I am a bit of a hoe for metaphors, as anyone in my Yr12 Lit class will tell you. What I like about metaphors is that they’re subtle but also not. Like on the surface, it seems completely normal but peel away the skin and BAM the muscles that held it up become incredibly obvious. You thought Overeager Beager was just a random fun name (and it totally still is) but there is symbolism here. Let’s peel back a bit of the skin.
Beavers are engineers. Out of bark, leaves, branches and whatever else they can find, they build lodges for themselves up to 2.4m wide and 1m high. They shape the environment to their will by building dams to redirect the flow of water, much the same way that humans meld their environment so they can water whatever priorities they decide on. I mean just look at how this entire waterway has been changed by the beaver’s dams.
They do this with a relentless work ethic that I’d like to emulate. Indeed “eager beaver” is synonymous with an industrious person who always gets the job done.
If I was back in my Yr12 Lit class, I could try to stretch this metaphor by claiming that “beaver” is a tongue in cheek reference to my experience as a woman. But like, I was so not thinking about genitalia when I decided on this cute nickname. Also it grates me that this would reduce the entire experience of being a women to your genitalia, and people without “beavers” can still identify as women or femme. The “overeager” adjective also adds a whole lot of connotations that I don’t reaaaaally want in this semi-professional blog.
Lol so I just looked up “eager beaver” and the definition that comes after “someone who is very keen/damn excited/anxious for something” is “a girl…who is very interested and anxious to explore her sexual promiscuity…an easy hookup”. I guess the “beaver” interpretation is more legit now ugh. Centring an interpretation that focuses on a woman’s vag (and it’s perceived ‘overeagerness’) instead of her “damn excitement” for STEM happens enough in real world spaces already. It’s so ironic that it’s now cropping up in the blog title that I have literally created as a haven for my geekiness. I didn’t mean it to but that’s the point isn’t it – this stuff shadows you whether you want it to or not.

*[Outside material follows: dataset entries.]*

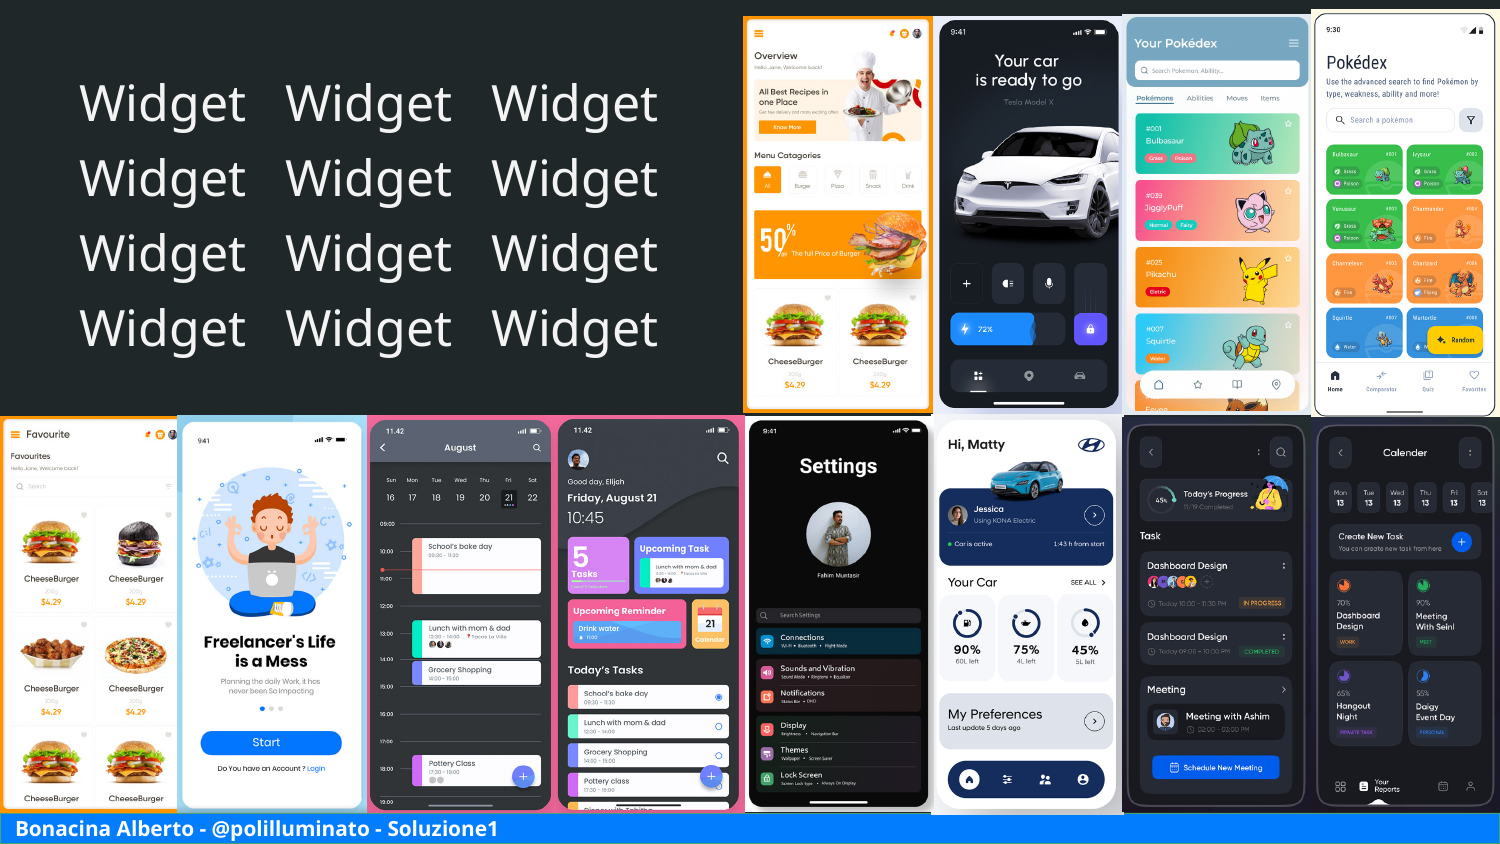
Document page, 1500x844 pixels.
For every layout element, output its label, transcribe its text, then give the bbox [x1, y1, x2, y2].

text_box Widget Widget Widget [38, 131, 700, 206]
text_box Widget Widget Widget [38, 281, 700, 372]
picture [0, 9, 1500, 815]
text_box Bonacina Alberto - @polilluminato - Soluzione1 [0, 812, 1500, 844]
text_box Widget Widget Widget [38, 56, 700, 131]
text_box Widget Widget Widget [38, 206, 700, 281]
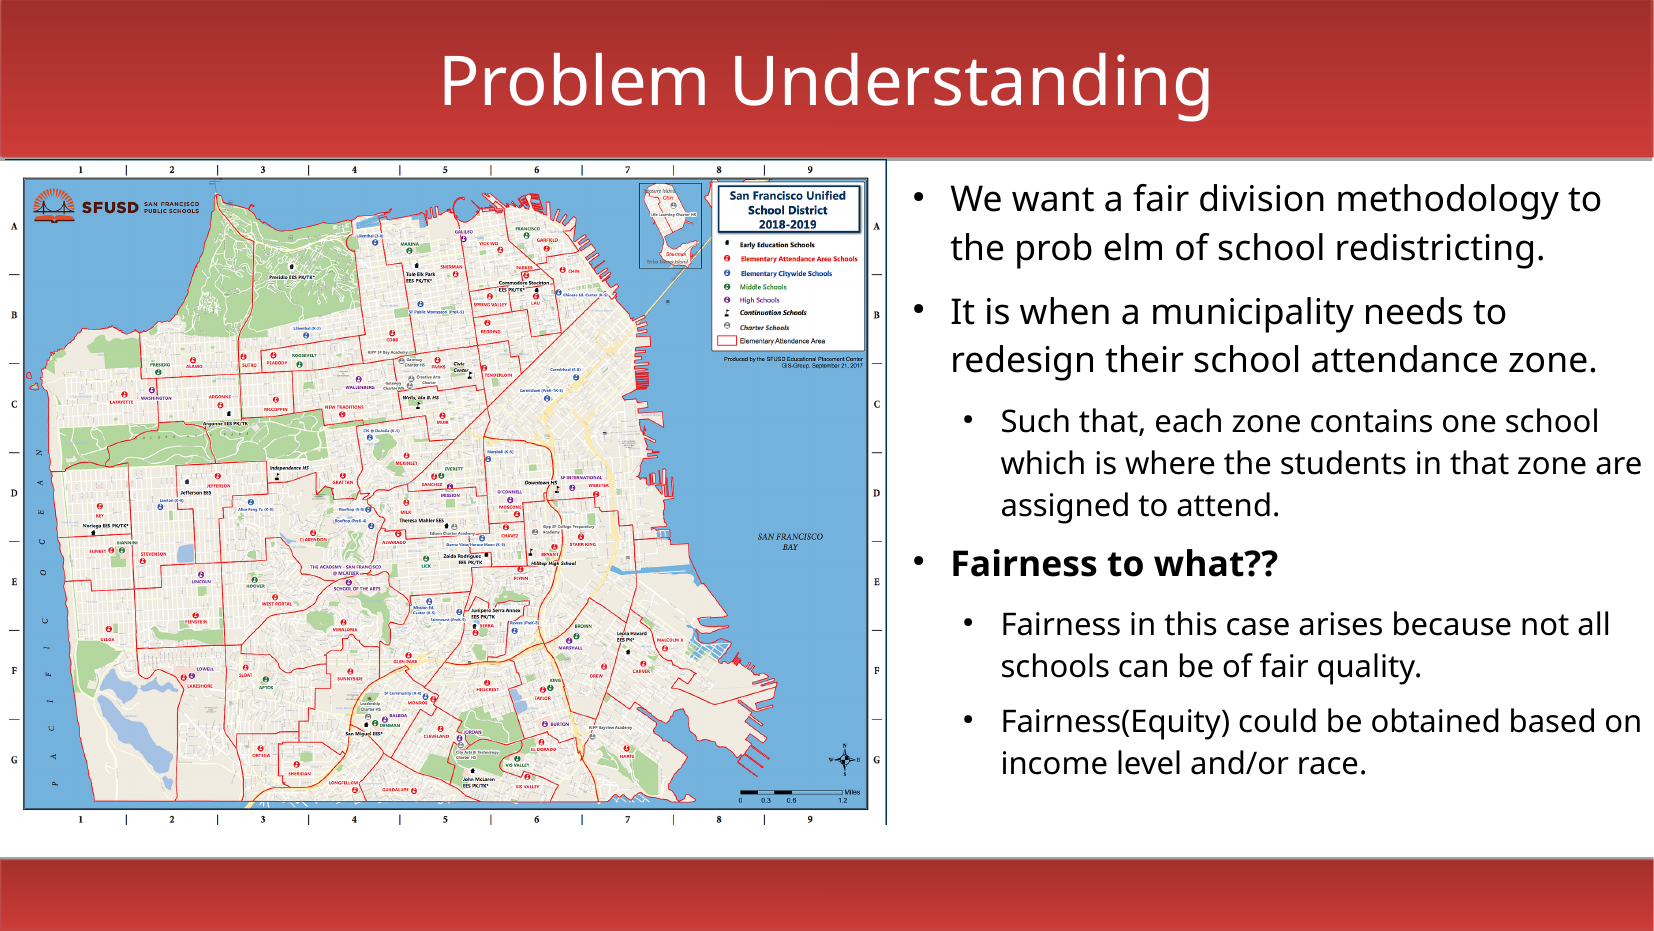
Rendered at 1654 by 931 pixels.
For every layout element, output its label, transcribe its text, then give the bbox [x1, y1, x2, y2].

picture [0, 857, 1654, 931]
list We want a fair division methodology to the prob elm of school redistricting. It is when a municipality needs to redesign their school attendance zone. Such that, each zone contains one school which is where the students in that zone are assigned to attend. Fairness to what?? Fairness in this case arises because not all schools can be of fair quality. Fairness(Equity) could be obtained based on income level and/or race. [900, 173, 1654, 788]
picture [0, 0, 1654, 826]
title Problem Understanding [59, 23, 1595, 133]
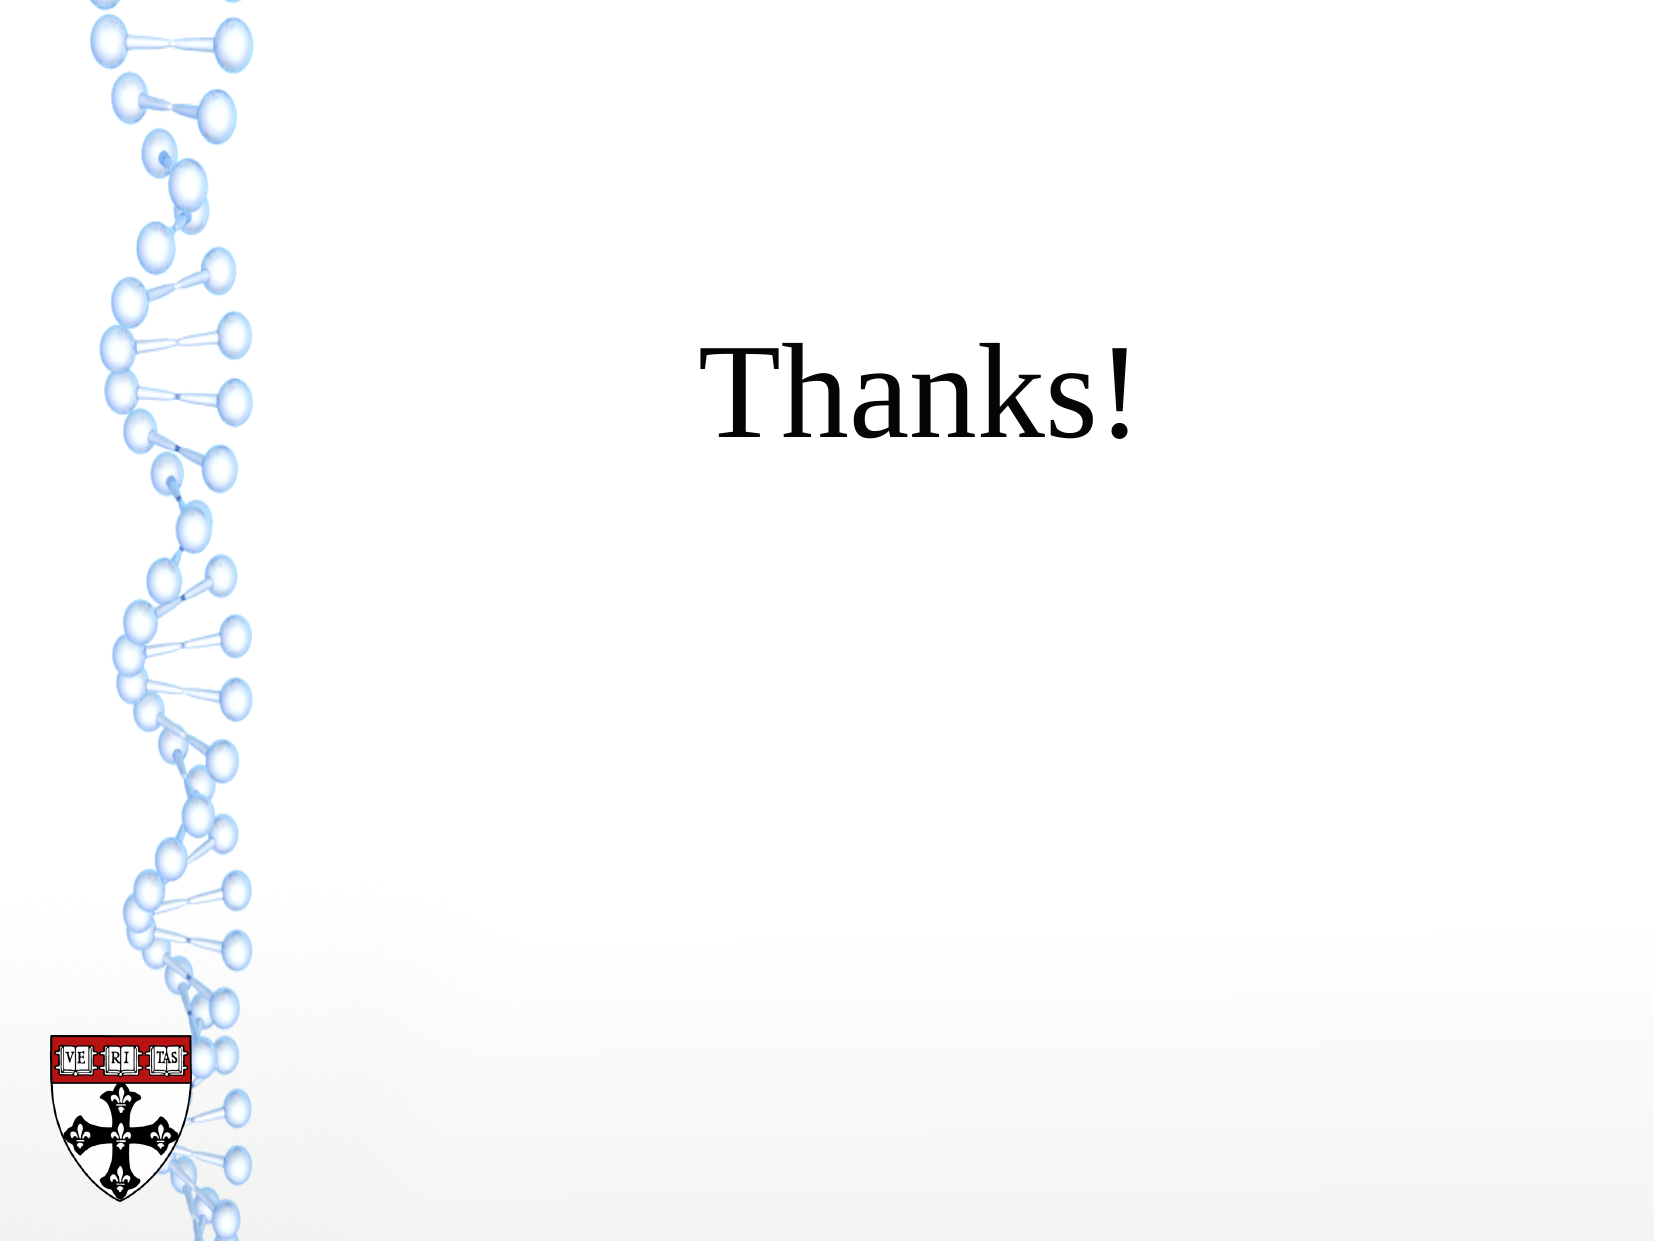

The exact wording of “overeager beager” actually came out of a convo I was having with a mate. I was explaining the intense nEwBiE eNeRgY of my meetings with Melon and Papaya back when I was still deciding whether to join their lab for my honours year. He promptly nicknamed me Overeager Beaver (well, oVeR EAgeR bEAveR) and it’s actually pretty apt, so thanks mate.
When you like something that is considered “teacher/parent/authority-figure approved” and can’t stop talking about it, you can come off as a bit of a prick. So I guess metaphors appeal to me because they’re a technique for hiding something in plain sight. Instead of spraying everyone with my overeagerness, it allows the only people who are really interested to see. My zoom background for example is this visualisation of all the co-citations in Nature papers over the past 150 years – super fucking nerdy. But unless you specifically ask me about it or happen to be familiar with data visualisations, it’s just a very aesthetic explosion. The beauty is obvious even if you don’t understand what it means.